DESCRIPTION OF THE TASK: In the passage on memory subsystems, how much processor-performance loss does Freescale's application note show in its worst case?

A well-matched memory subsystem can in the best case merely preserve the processor’s maximum IPC rate, whereas a mismatched memory subsystem can drastically reduce the processor’s performance by starving and idling the core’s execution units. Building and implementing memory subsystems that do not adversely affect the processor core’s performance continue to be challenging because the performance gap between processor logic and the memories is widening with each process-technology reduction. In essence, the improvement in memory-access latency, the time it takes to receive the first bit of a memory request at each process-technology step, gets smaller than the commensurate clock-rate improvement of the processor’s core logic.

Likewise, the best performance impact software developers can accomplish with insightful placement of program instructions and data within the memory subsystem is to preserve the processor’s maximum IPC rate. However, mismatching the placement of program instructions and data in the memory subsystem with the application’s usage scenario can significantly degrade the processor’s performance. Freescale’s application note on preventing M1 memory contention provides an example that exhibits a worst-case 54% processor-performance degradation due to memory contention that the developer can avoid with better placement of the data buffers (Reference 1).

RAW RECORDS:
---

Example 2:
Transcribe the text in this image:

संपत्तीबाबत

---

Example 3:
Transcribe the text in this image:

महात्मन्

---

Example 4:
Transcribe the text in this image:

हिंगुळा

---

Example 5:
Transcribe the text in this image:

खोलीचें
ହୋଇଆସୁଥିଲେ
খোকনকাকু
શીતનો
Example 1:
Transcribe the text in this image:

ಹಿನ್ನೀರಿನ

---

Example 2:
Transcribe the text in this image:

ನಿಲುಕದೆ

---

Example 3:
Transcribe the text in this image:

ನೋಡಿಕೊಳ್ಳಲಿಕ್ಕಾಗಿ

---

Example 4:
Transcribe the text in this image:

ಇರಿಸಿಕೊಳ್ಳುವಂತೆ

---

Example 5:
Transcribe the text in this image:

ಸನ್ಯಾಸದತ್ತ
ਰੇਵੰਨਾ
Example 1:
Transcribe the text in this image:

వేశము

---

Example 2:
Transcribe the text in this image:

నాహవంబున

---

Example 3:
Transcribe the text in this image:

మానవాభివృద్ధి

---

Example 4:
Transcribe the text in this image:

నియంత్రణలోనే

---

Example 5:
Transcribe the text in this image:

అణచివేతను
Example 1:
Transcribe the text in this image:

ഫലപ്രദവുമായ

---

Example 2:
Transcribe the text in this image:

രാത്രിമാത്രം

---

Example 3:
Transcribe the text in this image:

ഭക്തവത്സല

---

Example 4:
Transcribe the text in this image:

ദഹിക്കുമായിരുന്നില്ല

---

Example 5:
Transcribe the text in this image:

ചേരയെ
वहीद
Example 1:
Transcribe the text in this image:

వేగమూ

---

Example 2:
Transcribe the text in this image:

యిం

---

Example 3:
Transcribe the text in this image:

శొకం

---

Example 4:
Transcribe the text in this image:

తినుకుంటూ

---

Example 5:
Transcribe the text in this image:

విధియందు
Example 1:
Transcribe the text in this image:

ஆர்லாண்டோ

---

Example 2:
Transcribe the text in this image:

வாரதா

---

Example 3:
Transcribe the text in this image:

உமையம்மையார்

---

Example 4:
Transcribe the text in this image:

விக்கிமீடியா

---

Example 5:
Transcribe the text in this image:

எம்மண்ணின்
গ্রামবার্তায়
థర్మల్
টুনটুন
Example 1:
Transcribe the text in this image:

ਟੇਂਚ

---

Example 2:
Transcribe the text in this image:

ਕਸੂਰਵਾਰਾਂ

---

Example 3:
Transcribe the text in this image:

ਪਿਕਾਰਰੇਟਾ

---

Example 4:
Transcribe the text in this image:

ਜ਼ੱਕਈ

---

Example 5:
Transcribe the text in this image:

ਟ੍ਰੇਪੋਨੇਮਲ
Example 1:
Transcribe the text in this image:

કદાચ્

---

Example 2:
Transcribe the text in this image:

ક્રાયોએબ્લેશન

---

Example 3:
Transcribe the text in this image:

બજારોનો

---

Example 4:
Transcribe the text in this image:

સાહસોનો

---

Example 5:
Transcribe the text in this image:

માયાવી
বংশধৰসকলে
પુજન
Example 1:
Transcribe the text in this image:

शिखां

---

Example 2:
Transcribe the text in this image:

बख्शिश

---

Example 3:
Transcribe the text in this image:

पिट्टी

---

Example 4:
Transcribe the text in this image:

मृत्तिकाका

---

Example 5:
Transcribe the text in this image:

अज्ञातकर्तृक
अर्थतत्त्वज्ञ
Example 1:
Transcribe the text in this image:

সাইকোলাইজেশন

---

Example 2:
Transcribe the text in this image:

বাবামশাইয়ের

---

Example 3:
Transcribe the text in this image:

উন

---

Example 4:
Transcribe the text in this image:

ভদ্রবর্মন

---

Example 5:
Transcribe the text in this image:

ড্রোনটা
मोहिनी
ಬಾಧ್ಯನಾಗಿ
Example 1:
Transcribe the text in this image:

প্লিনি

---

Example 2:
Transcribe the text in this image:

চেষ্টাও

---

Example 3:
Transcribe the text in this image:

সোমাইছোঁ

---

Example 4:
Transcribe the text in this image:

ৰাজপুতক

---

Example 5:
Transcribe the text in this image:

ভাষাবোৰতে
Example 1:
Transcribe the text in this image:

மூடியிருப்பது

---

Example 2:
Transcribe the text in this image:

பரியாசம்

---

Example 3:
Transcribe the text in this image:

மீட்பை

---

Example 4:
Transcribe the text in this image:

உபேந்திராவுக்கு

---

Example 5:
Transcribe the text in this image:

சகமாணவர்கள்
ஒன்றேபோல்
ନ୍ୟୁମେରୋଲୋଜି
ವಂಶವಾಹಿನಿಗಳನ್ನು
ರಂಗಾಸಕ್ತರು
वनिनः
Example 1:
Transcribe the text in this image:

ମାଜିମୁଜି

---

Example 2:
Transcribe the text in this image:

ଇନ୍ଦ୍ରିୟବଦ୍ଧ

ANSWER TO THE PROBLEM: 54%, caused by memory contention.